И Ава... ушла туда же, куда уехала Оливия, исчезла Джулс.
Но этого не случилось. И то было громадное счастье. Счастье!.. Тогда почему же он так неподвижен? Почему Келс все еще безумный, слепой и глухой? Все сорвалось в нем, отлетело ко всем чертям! «Давай же, не ври мне! Скажи правду! Она тоже?! Тоже умерла!» — внутри себя кричит, ничего не признавая, он.
Воспоминания об Оливии и Джулс кружат его, сводят с ума. Он снова требует врачей и всех разбирательств! Пусть все будет точно, понятно и ясно! Да что же такое происходит, что они, — все, кого он любит, постоянно от него исчезают? Пусть их поймают! Пусть их вернут, остановят! Если не он, замерший на месте трус и слабак, то врачи! Пусть они все вернутся! Оливия, Джулс, Ава! Ему так страшно!... Так безумно, безумно страшно!..
...Келс усмехнулся, ударил пару-тройку раз головой в стену, и завис в окружившей его тишине. Достал из огромного шкафа уже пыльную, кем-то когда-то подаренную бутылку виски. Усмехаясь дальше, жадно и много отпил из горла. Почувствовал в начале только запах спирта, за ним — краткий, секундный и пустой холод, а после — желанный огонь. Огонь разлился по горлу, по всему телу. Огонь размешал реальность с бредом, с вымыслом и воспоминанием, и... Может быть, от этого станет легче?
А впрочем, знаете ли, Блейк прав. В том, что жизнь Виттера — «сытая». Да-да, именно так. Кроме этих двух происшествий да воспоминаний, тесно перемешанных, переплетенных друг с другом, он не знал никаких особых поражений.

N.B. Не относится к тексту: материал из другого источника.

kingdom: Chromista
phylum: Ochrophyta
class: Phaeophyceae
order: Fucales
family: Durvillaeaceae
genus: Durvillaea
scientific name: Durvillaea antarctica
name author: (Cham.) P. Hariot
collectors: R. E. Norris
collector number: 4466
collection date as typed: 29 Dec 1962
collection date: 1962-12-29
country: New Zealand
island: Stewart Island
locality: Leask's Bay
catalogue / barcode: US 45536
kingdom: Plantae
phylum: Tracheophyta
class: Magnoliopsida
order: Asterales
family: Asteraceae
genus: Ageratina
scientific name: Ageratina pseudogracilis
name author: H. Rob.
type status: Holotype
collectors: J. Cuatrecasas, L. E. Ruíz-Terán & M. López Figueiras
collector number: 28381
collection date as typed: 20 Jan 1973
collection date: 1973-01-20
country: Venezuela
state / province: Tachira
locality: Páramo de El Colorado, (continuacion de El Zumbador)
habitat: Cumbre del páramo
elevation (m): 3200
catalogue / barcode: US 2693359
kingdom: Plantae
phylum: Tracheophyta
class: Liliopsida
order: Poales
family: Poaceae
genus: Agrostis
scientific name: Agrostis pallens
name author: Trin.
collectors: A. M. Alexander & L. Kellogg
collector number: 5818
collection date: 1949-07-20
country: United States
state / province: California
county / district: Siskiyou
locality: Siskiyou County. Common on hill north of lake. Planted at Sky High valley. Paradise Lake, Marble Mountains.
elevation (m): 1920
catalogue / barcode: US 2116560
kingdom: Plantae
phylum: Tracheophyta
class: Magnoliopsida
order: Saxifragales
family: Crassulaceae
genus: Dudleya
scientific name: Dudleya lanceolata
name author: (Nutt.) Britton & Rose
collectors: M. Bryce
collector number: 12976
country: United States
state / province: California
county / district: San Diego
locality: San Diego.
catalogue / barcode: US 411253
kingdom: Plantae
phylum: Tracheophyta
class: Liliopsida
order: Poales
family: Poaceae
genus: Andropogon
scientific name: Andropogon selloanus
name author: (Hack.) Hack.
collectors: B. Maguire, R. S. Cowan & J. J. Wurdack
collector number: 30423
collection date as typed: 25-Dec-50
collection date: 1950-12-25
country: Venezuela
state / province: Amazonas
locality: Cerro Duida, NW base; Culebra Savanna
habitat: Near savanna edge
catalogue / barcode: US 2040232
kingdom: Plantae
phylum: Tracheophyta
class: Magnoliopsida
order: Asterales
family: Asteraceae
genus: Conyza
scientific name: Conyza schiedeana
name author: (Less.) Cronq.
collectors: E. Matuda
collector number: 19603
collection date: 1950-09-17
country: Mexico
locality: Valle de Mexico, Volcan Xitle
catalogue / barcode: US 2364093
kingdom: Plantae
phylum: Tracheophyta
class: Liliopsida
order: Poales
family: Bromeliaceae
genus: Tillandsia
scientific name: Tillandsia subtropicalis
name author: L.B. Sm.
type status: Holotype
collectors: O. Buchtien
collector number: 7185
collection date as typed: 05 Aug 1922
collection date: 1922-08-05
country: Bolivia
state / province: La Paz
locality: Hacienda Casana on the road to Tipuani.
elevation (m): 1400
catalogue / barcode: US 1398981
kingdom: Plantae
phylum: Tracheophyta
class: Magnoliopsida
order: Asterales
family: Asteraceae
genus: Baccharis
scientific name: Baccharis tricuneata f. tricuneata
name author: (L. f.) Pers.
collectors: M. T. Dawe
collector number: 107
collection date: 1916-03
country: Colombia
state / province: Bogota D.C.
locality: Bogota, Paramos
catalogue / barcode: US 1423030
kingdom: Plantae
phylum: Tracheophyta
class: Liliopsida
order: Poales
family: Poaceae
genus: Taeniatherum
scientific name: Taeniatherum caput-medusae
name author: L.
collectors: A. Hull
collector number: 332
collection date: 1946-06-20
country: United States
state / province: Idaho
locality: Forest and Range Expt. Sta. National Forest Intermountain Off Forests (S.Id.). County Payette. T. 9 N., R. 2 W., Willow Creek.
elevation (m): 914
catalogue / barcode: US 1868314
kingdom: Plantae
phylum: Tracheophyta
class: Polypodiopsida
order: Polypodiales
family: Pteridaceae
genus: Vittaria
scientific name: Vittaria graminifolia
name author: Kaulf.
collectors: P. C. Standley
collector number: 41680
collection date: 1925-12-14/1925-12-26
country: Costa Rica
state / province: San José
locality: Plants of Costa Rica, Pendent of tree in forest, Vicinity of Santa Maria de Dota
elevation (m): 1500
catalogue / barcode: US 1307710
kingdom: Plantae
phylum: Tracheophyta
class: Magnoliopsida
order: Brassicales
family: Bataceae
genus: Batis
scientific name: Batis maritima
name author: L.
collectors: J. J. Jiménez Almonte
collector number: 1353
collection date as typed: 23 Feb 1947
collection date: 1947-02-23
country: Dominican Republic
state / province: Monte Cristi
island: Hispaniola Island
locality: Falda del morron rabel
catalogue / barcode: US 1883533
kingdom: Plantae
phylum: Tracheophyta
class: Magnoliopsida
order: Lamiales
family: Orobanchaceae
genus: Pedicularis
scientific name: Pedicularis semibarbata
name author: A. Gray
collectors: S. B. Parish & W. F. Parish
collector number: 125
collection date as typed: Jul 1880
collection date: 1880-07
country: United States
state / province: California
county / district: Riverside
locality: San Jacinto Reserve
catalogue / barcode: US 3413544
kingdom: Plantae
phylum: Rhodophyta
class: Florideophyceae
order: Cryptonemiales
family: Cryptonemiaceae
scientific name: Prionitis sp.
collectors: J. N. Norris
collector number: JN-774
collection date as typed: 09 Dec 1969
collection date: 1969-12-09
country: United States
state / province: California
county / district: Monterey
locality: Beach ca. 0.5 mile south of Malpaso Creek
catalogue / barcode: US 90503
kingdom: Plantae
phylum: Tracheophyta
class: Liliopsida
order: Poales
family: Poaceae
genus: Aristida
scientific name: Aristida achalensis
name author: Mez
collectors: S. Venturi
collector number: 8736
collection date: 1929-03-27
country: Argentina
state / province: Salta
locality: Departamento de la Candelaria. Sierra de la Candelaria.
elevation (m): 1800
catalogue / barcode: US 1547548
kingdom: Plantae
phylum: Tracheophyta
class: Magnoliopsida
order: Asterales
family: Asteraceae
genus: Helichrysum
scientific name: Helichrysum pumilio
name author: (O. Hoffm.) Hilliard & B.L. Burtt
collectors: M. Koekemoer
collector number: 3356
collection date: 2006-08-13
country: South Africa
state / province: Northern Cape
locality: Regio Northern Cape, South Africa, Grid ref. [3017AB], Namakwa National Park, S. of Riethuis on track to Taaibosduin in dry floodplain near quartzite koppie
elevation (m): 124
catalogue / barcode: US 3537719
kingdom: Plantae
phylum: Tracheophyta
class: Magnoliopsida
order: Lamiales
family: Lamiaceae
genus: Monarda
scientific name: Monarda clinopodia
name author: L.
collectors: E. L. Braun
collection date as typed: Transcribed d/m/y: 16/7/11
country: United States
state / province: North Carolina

Да, после исчезновения Джулс он долго приходил в себя, — а если послушать его внутренний голос, — то он так до этого и не дошел, но в общем и целом... Какое-то время ушло на восстановление мнения о себе. А, может, и не уходило. Потому что первую девчонку, — после того, как Джулс исчезла, — он подцепил очень скоро. На той же неделе.
Джулс ушла в понедельник. А уже через три дня он, зная, что теперь никаких преград, и никакой, чертовой робости или страха в нем нет...Тогда он отправился в свой самый первый, теперь уже очень давний, трип. Как они это называли между собой, в компании. Все слилось и смешалось, — и день, и ночь, и лица, и люди... На учебу он не ходил и его едва не отчислили. Вмешался, конечно, отец. Сделал ему внушение.
Келс не сдержался, отправил его к черту. Съехал в общежитие, как-то, кого-то уговорил дать ему угол... Дни полились однообразной рекой. Но даже она пересохла, когда его приятели по трипу, — став, в мнении Келса, «гребаными занудами!» — попытались вернуть его на берег. Их он тоже отправил к черту.
Но потом, просмеявшись, собрался.
Вскарабкался.
Буквально, физически. Чтобы посмотреть на свою бледную, страшную рожу в зеркало. И, следуя за внезапно мелькнувшей мыслью, решил попробовать обратную сторону. Стать «прилежным». «Вот они удивятся!» — смеялся он, разглядывая, неверным взглядом, самого себя. Смешнее всего Келсу показалось представление того, как изумится его внезапному благообразию отец. Но, главное, конечно, в другом. Из записки Джулс он помнил имя того, которому она ее адресовала... А что там с ним стало? Адвокат, наверное, вполне сможет об этом узнать.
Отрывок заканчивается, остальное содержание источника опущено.